### Consignes:
- A) Énumérez les thèmes contemporains qui, selon l'extrait sur Rouge Karma, gangrènent le pays et sont abordés par Eddy Simon.
- B) Citez, dans l'extrait sur Rouge Karma, le passage allant de « Eddy Simon & » jusqu'à « nous en parler ? ».
- C) D'après l'extrait sur Rouge Karma, de combien de mois Adélaïde est-elle enceinte ?

### Extrait à lire:
Eddy Simon le scénariste de ce projet est tombé amoureux de l’Inde il y a un certain temps déjà. Avec Rouge Karma il réunit tous les éléments qui fonde aujourd’hui ce vaste pays, un pays fait de contrastes, qui juxtapose sans que cela n’étonne personne, les richesses les plus fabuleuses et la pauvreté la plus prégnante, les mélanges de religions, de couleur, les différences criantes entre le Nord et le Sud du pays. Au milieu de cette immensité, l’image de la fragile Adélaïde, enceinte de huit mois, détonne. Elle porte sur elle les incertitudes de son couple, son fiancé serait parti sur une brouille, mais aussi et surtout les questionnements sur ce qui a pu lui arriver. Engagé pour travailler dans une boîte comme informaticien, il s’avère que sa trace s’efface presque partout où il a pu passer. L’enquête que mènera la jeune femme nous permettra ainsi de nous mener dans les zones qui n’ont rien des cartes postales habituelles. On y découvre les quartiers populaires mais aussi les points chauds de Calcutta, avec tous les dangers qui s’y cachent. Loin de la légèreté du Bollywood, Eddy Simon aborde des thèmes contemporains qui gangrènent le pays comme la corruption de son administration, les problèmes de l’eau, de la répartition des richesses… Mais ce qui marque encore plus reste peut-être cette attention portée à la donnée humaine. Le portrait de la jeune Adélaïde est saisissant, tout comme les (anti)héros qui parcourent l’album. En cela le projet se fait accessible, comme si cette histoire était celle vécue par une amie proche. Le dessin de Pierre-Henry Gomont épouse parfaitement son sujet. La description du Calcutta « off » nous en met plein les mirettes, le tout porté par des couleurs et des teintes à l’image de ce pays, plurielles et chaleureuses. Un album qui ne laisse pas indifférent…

Eddy Simon & Pierre-Henry Gomont – Rouge Karma – Sarbacane – 2014 – 22 euros

Entretien avec Eddy Simon

rouge karma18L’inde est un pays que tu as appris à connaître. Peux-tu nous en parler ?

Entrées de données enregistrées
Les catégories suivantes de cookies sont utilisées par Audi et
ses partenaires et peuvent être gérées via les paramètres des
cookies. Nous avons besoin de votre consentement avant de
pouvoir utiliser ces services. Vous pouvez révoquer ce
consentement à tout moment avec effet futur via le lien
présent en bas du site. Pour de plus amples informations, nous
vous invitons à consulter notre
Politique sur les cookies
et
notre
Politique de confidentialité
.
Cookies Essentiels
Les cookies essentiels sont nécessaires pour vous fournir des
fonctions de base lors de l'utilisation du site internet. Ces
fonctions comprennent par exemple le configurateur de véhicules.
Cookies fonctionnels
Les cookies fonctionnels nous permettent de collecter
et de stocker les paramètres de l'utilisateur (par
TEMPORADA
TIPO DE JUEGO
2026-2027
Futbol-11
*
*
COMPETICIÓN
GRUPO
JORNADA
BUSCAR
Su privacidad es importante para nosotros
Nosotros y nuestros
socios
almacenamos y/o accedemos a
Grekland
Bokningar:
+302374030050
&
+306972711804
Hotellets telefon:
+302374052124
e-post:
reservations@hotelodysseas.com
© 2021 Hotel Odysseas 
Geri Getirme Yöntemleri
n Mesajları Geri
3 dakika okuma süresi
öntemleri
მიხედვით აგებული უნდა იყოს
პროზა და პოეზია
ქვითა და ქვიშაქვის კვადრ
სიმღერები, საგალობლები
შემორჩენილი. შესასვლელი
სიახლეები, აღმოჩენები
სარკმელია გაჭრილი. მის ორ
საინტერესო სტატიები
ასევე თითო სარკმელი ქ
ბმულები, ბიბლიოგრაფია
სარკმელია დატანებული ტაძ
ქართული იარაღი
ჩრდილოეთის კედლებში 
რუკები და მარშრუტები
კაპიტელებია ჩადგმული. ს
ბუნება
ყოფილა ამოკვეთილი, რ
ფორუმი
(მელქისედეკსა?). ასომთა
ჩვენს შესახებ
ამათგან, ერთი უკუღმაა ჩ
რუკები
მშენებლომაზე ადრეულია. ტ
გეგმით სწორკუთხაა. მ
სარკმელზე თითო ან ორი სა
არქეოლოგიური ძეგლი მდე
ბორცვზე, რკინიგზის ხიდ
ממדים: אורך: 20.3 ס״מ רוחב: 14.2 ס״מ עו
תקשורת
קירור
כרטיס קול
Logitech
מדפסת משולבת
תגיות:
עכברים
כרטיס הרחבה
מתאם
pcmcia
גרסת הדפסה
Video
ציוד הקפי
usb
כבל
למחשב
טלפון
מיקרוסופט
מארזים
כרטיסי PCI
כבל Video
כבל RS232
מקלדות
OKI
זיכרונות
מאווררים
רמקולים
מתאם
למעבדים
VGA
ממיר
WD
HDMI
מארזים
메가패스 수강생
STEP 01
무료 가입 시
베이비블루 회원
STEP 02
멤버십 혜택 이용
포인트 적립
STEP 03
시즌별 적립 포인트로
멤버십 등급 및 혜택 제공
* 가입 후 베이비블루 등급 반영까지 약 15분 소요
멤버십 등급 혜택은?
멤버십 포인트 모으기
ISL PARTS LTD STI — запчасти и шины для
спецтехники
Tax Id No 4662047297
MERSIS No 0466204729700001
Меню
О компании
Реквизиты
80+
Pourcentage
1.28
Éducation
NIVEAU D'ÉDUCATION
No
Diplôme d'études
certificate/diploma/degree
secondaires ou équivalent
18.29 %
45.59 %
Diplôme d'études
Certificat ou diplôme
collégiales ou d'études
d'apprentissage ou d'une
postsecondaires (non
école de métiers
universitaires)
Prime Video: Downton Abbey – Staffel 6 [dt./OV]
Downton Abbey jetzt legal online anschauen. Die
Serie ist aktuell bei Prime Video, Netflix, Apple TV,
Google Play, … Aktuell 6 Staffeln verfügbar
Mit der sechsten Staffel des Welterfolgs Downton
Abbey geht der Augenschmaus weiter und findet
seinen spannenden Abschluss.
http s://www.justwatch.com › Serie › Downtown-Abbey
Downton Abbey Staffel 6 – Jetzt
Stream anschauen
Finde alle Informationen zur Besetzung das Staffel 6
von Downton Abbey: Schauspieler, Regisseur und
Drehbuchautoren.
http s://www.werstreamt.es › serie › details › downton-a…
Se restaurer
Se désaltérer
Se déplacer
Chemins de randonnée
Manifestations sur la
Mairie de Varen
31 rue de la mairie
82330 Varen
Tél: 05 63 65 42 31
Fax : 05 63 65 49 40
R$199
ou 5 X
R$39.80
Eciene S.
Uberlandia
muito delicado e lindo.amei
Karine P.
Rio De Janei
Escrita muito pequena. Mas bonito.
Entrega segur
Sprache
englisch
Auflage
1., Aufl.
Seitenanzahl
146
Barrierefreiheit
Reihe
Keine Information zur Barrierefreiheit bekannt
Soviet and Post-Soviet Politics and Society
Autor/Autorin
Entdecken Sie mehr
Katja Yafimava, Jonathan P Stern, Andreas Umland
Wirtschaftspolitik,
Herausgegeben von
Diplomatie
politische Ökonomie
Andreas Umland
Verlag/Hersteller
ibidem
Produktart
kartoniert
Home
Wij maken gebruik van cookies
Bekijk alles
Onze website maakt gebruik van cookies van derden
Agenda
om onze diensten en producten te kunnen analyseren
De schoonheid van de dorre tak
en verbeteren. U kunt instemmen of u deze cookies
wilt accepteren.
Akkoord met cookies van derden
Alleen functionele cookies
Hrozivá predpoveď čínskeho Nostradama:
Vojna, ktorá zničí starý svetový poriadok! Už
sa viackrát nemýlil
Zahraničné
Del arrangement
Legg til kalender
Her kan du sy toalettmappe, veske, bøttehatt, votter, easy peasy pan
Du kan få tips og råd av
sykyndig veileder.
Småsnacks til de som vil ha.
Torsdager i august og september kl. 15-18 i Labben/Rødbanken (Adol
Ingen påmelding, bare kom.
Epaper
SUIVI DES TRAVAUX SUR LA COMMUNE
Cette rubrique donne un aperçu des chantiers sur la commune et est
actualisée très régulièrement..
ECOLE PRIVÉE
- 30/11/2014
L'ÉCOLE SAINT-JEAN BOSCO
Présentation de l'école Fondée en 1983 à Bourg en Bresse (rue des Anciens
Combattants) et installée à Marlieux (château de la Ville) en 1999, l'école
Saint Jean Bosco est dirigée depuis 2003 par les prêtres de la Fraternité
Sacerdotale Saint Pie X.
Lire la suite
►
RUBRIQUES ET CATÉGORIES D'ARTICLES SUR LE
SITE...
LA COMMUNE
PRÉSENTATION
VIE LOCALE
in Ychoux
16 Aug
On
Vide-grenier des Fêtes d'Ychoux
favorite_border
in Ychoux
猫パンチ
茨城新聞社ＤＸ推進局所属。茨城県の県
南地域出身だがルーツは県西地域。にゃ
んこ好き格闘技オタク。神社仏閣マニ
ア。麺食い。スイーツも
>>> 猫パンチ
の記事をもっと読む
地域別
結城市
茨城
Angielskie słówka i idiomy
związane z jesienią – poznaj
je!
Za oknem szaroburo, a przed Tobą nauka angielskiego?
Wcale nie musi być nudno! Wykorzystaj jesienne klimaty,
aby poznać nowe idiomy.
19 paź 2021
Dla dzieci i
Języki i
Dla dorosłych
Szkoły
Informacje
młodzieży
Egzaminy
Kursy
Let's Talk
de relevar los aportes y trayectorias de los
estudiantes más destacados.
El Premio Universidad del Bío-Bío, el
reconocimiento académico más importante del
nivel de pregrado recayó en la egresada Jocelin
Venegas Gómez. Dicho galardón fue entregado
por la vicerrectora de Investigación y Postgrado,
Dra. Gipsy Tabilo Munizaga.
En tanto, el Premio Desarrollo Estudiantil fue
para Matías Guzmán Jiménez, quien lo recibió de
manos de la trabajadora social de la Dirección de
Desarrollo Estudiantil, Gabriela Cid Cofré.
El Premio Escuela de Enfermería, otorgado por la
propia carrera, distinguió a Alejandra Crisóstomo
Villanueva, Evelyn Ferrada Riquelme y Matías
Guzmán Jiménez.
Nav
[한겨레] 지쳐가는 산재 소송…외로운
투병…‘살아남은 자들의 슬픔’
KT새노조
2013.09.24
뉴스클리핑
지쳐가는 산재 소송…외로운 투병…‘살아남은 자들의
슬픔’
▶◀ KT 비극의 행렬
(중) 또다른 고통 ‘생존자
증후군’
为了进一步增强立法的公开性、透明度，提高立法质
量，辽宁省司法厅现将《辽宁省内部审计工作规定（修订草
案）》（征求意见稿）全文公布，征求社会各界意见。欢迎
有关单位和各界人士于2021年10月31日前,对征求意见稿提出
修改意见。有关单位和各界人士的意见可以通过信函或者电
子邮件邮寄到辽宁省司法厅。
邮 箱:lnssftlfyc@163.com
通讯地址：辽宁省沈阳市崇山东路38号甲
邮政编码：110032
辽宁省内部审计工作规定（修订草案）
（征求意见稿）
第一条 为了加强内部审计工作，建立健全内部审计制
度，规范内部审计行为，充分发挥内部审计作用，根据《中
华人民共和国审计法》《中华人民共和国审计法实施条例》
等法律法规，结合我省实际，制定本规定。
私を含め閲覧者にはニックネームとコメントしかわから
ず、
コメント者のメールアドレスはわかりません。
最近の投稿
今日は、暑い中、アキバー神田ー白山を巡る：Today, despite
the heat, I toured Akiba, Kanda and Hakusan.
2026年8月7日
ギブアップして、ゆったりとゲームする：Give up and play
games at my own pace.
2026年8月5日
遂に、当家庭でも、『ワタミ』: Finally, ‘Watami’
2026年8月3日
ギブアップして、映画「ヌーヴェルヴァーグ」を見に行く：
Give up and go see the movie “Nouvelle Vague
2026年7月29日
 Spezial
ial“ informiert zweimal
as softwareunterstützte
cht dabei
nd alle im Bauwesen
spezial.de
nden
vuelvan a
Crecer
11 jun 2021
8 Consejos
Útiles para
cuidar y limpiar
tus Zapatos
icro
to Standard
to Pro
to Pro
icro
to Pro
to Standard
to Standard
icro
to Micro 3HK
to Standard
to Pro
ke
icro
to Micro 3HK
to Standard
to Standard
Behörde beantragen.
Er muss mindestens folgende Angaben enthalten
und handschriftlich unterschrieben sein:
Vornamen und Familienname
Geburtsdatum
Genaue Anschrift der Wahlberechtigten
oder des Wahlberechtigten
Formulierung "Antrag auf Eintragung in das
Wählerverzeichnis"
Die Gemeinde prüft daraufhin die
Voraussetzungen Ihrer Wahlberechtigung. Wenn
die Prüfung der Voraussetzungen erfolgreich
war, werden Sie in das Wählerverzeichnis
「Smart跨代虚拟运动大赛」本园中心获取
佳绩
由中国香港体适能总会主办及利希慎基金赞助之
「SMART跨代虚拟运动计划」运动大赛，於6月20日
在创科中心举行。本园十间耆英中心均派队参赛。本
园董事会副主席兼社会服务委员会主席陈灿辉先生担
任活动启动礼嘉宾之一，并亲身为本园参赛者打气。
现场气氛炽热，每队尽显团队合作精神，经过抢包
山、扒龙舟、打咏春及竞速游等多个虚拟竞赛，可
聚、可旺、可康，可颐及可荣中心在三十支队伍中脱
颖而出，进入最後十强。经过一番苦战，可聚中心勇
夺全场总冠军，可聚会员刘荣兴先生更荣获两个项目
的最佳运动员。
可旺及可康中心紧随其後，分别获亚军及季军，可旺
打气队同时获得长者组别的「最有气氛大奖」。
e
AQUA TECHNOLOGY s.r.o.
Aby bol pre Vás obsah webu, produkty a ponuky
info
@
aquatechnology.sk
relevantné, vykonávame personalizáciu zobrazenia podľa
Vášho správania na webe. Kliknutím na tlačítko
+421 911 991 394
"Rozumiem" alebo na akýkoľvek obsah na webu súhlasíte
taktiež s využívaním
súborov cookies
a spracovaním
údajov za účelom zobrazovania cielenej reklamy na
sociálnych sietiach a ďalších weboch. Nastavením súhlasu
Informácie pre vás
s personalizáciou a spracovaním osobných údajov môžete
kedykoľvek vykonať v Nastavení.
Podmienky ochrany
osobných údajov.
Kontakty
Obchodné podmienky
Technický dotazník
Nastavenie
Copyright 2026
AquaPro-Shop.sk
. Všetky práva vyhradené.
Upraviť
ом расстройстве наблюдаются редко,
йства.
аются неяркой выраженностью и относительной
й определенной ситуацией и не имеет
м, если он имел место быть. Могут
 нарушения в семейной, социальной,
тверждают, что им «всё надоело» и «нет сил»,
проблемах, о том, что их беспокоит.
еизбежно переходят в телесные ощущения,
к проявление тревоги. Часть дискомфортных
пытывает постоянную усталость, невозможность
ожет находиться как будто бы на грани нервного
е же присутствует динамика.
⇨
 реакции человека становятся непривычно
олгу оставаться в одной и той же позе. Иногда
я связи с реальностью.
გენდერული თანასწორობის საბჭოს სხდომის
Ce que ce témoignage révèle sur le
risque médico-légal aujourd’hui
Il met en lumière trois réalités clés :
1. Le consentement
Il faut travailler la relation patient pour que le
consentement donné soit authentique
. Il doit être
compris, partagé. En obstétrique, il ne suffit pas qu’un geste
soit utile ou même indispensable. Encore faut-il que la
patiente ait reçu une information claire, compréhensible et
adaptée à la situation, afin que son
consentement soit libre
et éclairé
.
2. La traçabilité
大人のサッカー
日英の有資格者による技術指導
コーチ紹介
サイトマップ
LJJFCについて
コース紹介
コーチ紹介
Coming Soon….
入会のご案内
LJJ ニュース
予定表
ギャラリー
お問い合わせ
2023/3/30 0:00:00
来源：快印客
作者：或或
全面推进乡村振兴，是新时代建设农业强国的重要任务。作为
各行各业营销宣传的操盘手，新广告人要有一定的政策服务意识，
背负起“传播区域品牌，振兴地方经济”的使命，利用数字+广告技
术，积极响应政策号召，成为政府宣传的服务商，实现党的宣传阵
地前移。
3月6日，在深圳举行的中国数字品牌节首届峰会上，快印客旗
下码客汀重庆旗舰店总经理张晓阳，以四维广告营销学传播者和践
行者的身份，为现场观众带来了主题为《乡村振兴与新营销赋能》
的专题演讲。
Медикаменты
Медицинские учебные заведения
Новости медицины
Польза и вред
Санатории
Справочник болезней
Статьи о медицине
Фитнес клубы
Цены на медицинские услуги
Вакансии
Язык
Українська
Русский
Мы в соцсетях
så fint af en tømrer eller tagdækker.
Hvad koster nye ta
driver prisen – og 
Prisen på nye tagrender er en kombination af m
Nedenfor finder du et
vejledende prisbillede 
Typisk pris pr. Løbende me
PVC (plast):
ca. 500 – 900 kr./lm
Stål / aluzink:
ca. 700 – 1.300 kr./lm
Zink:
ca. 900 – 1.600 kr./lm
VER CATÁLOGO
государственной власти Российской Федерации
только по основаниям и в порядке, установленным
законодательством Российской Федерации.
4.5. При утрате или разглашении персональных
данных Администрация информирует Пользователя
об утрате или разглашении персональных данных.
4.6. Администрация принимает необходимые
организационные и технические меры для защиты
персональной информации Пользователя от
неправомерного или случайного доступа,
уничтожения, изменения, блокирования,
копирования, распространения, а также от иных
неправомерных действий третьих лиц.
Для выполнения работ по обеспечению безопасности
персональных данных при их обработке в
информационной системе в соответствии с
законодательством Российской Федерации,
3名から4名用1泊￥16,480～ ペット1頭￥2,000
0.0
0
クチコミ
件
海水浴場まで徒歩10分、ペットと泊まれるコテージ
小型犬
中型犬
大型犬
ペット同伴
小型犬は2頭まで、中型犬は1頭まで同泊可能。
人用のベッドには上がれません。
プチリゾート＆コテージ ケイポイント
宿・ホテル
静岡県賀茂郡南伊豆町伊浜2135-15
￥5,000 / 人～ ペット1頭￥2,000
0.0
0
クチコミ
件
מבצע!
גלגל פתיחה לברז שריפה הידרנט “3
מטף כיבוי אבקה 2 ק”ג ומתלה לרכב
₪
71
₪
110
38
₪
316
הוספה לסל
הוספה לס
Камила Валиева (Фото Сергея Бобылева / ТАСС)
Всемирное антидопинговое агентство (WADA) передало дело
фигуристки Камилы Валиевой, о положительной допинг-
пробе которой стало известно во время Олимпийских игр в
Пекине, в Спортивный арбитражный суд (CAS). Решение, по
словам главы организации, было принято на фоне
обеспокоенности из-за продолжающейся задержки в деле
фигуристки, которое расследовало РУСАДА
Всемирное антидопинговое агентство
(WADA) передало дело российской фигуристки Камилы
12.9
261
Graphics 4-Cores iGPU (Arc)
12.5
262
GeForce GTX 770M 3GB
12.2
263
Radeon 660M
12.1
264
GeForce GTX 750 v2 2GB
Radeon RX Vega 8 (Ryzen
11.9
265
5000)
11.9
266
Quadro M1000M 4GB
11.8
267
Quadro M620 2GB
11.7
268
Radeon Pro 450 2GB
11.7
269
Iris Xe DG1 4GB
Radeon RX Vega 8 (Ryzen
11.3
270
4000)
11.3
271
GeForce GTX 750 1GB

### Réponses:
- A)
- la corruption de son administration
- les problèmes de l'eau
- la répartition des richesses

- B)
Eddy Simon & Pierre-Henry Gomont – Rouge Karma – Sarbacane – 2014 – 22 euros

Entretien avec Eddy Simon

rouge karma18L’inde est un pays que tu as appris à connaître. Peux-tu nous en parler ?

- C) De huit mois.